Stored items:

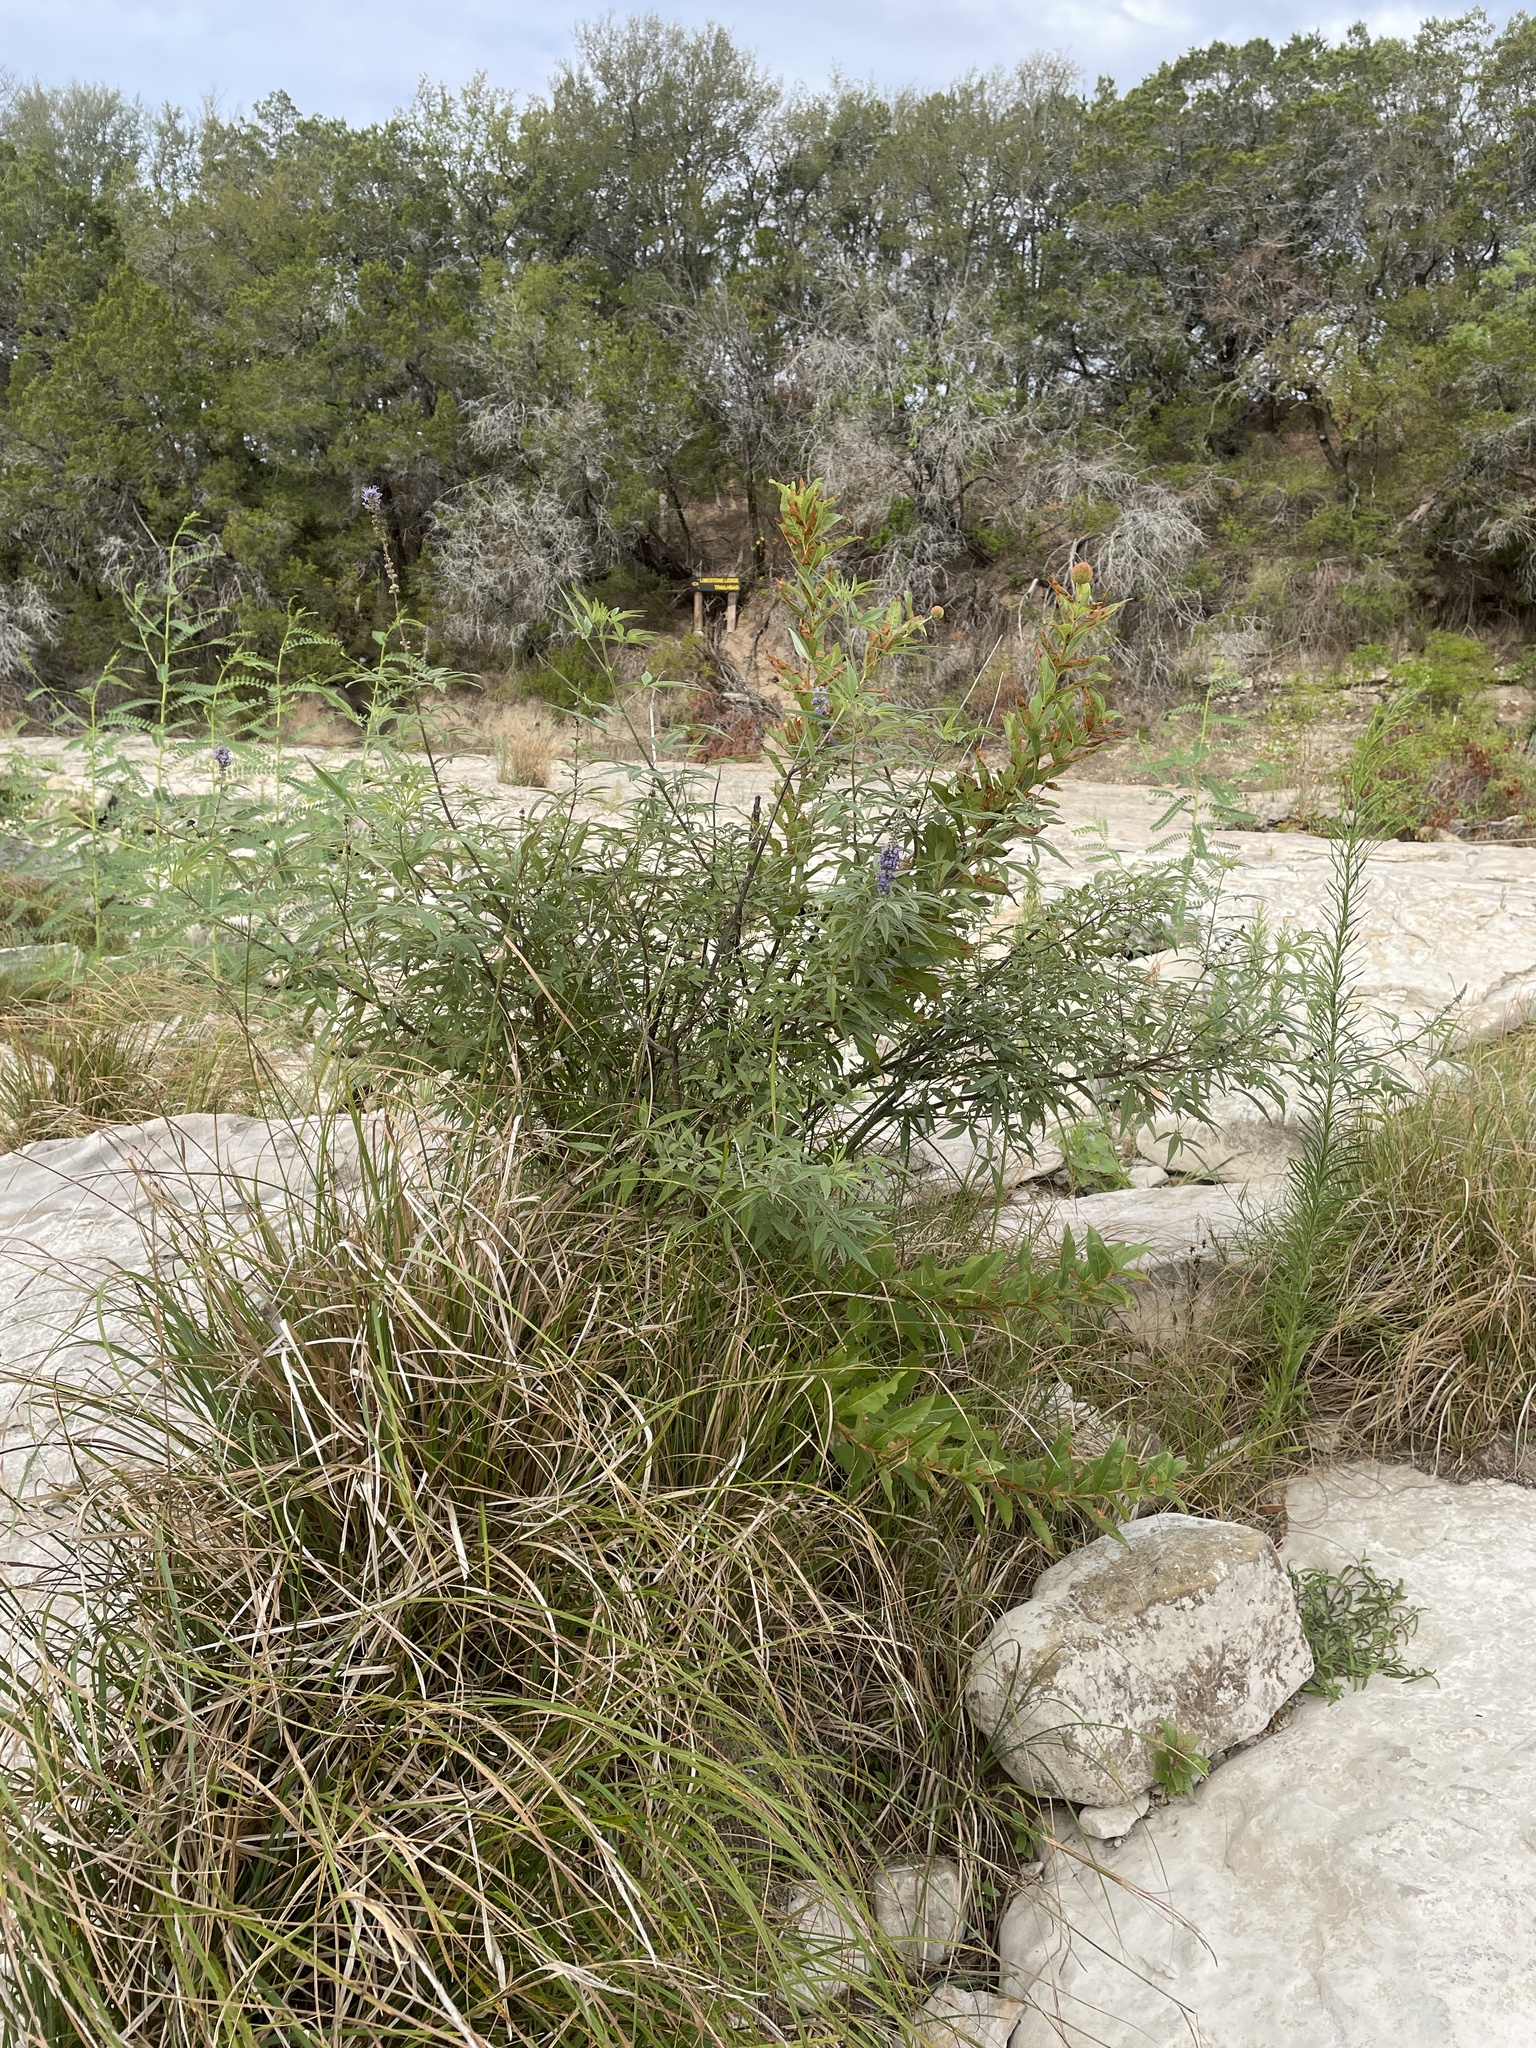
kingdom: Plantae
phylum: Tracheophyta
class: Magnoliopsida
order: Lamiales
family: Lamiaceae
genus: Vitex
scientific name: Vitex agnus-castus
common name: Chasteberry
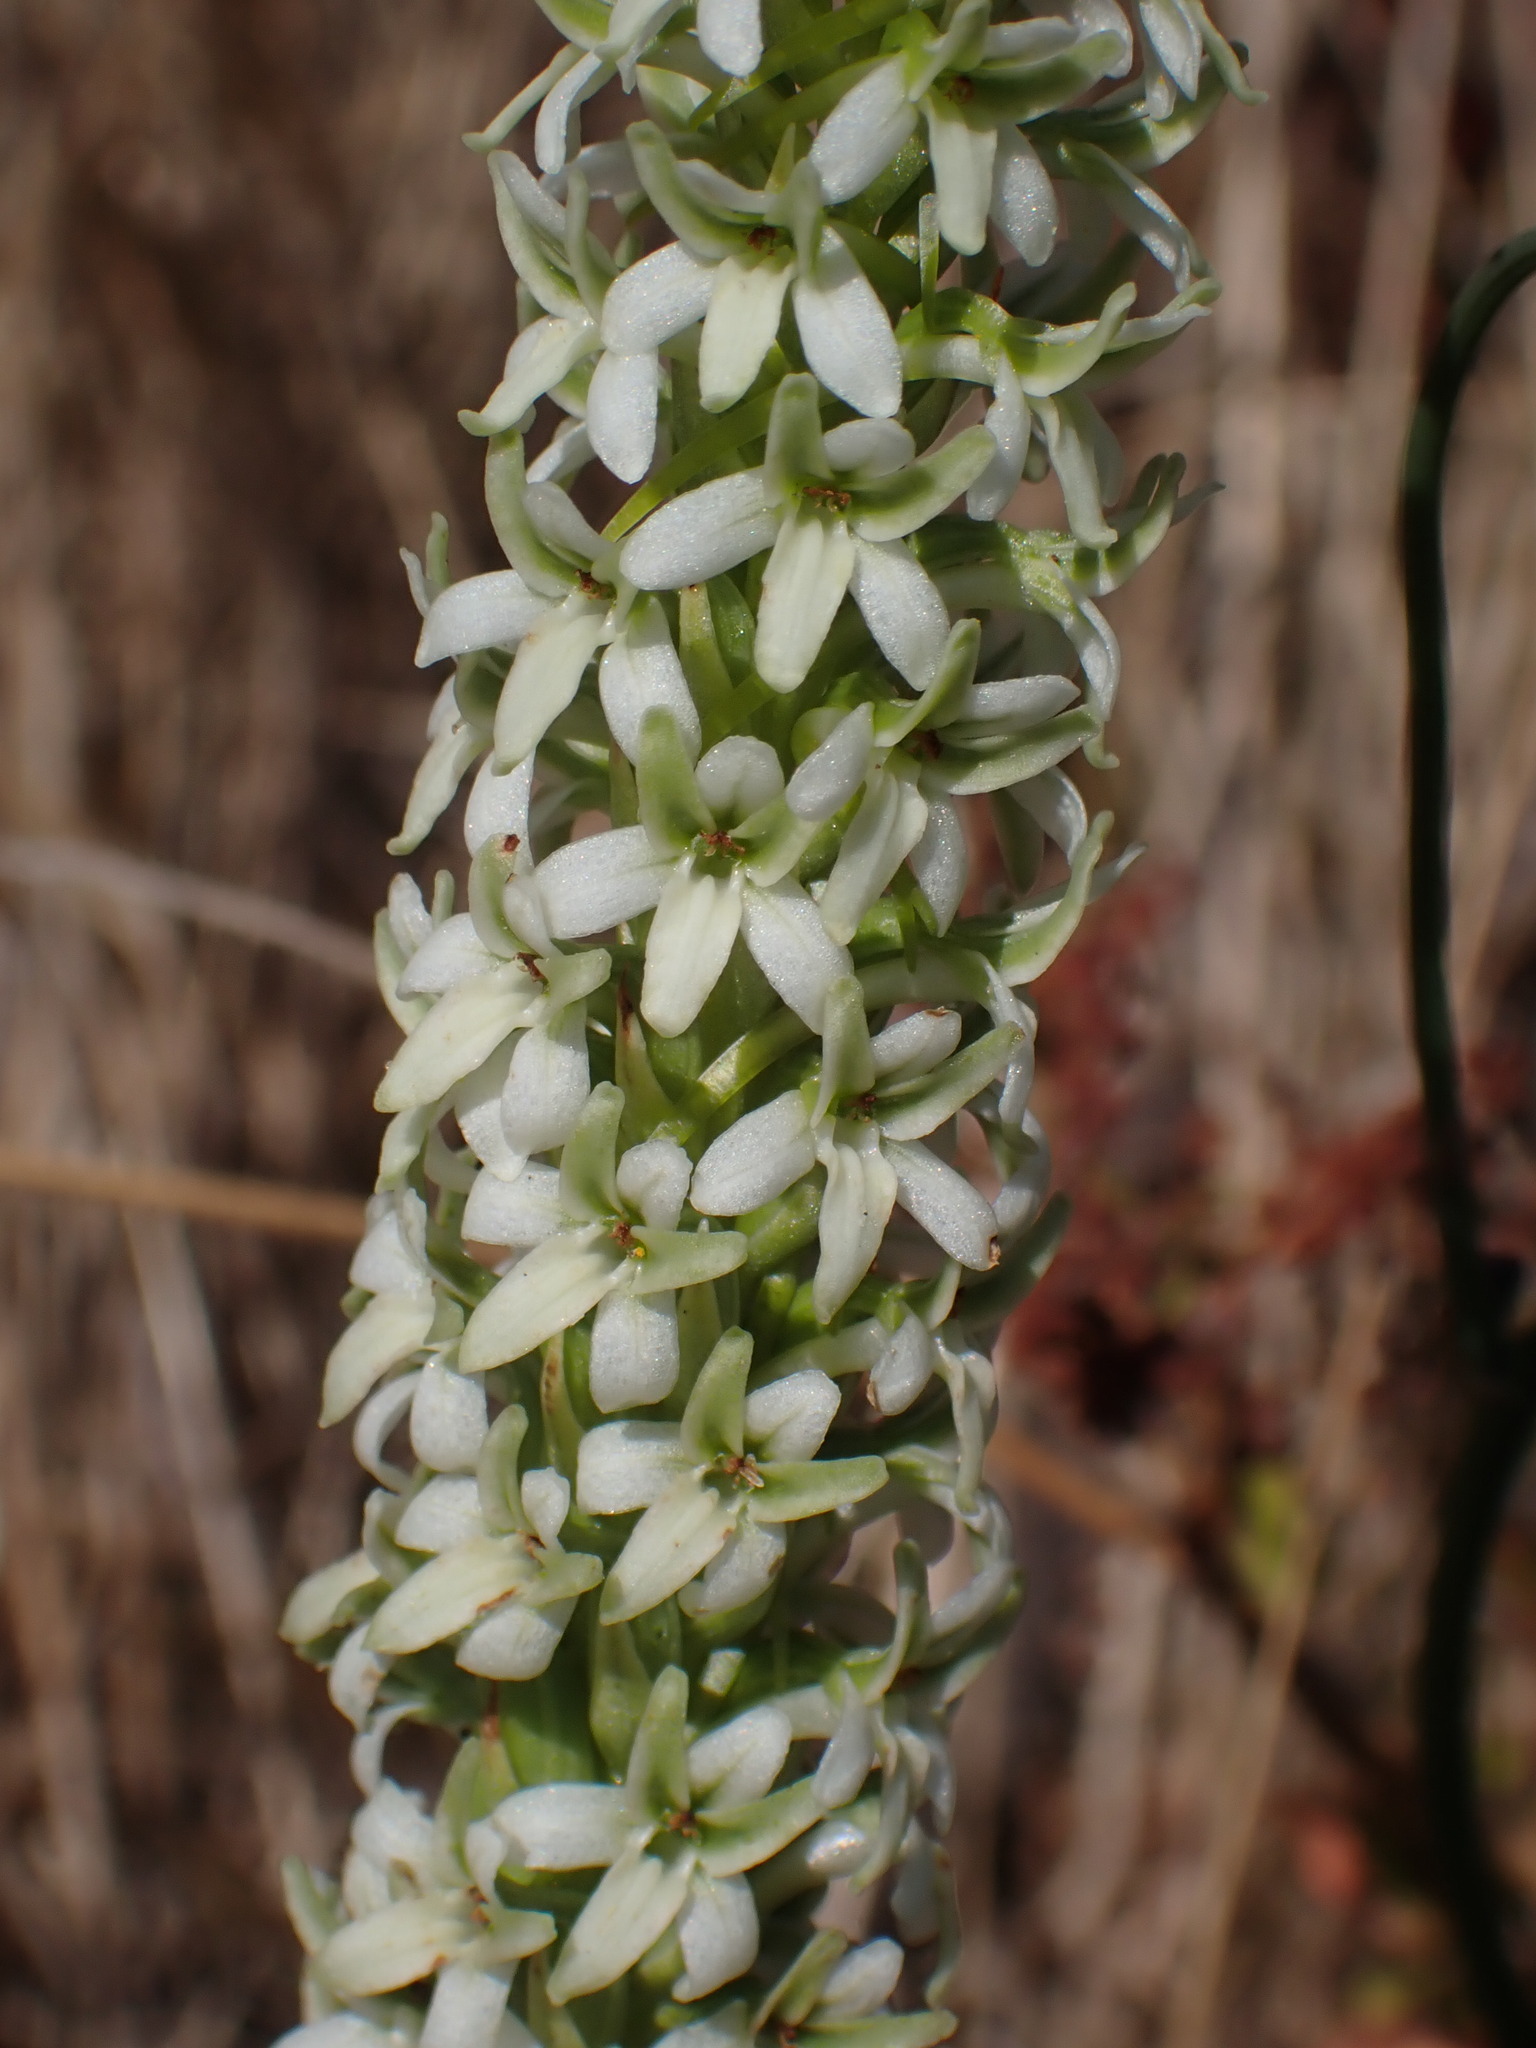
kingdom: Plantae
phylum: Tracheophyta
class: Liliopsida
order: Asparagales
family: Orchidaceae
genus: Platanthera
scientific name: Platanthera elegans
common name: Coast piperia
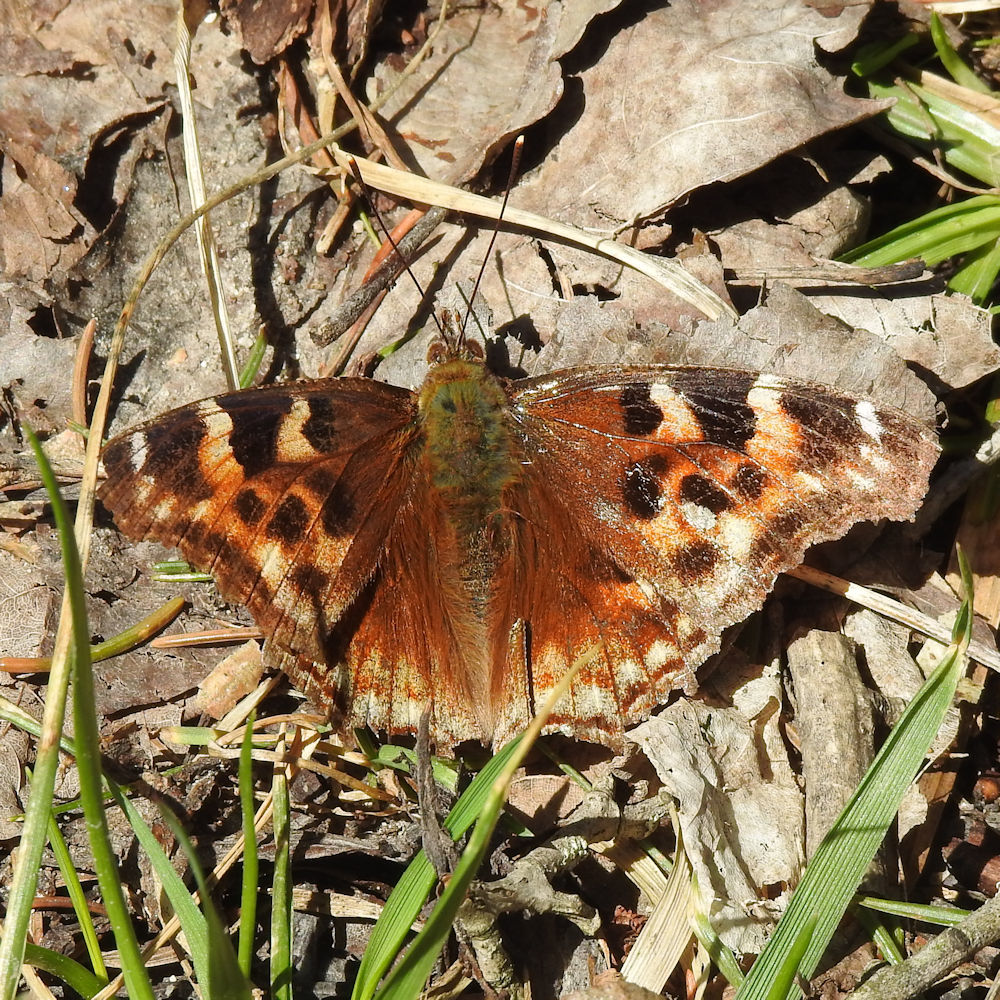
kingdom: Animalia
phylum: Arthropoda
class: Insecta
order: Lepidoptera
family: Nymphalidae
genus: Polygonia
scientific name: Polygonia vaualbum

(TASK REQUIREMENTS):
Turn the stretch from the line containing "order: Lamiales" through the end of the rows into a numbered list. Leave the pictures out.

(RESPONSE):
1. order: Lamiales
2. family: Lamiaceae
3. genus: Vitex
4. scientific name: Vitex agnus-castus
5. common name: Chasteberry
6. kingdom: Plantae
7. phylum: Tracheophyta
8. class: Liliopsida
9. order: Asparagales
10. family: Orchidaceae
11. genus: Platanthera
12. scientific name: Platanthera elegans
13. common name: Coast piperia
14. kingdom: Animalia
15. phylum: Arthropoda
16. class: Insecta
17. order: Lepidoptera
18. family: Nymphalidae
19. genus: Polygonia
20. scientific name: Polygonia vaualbum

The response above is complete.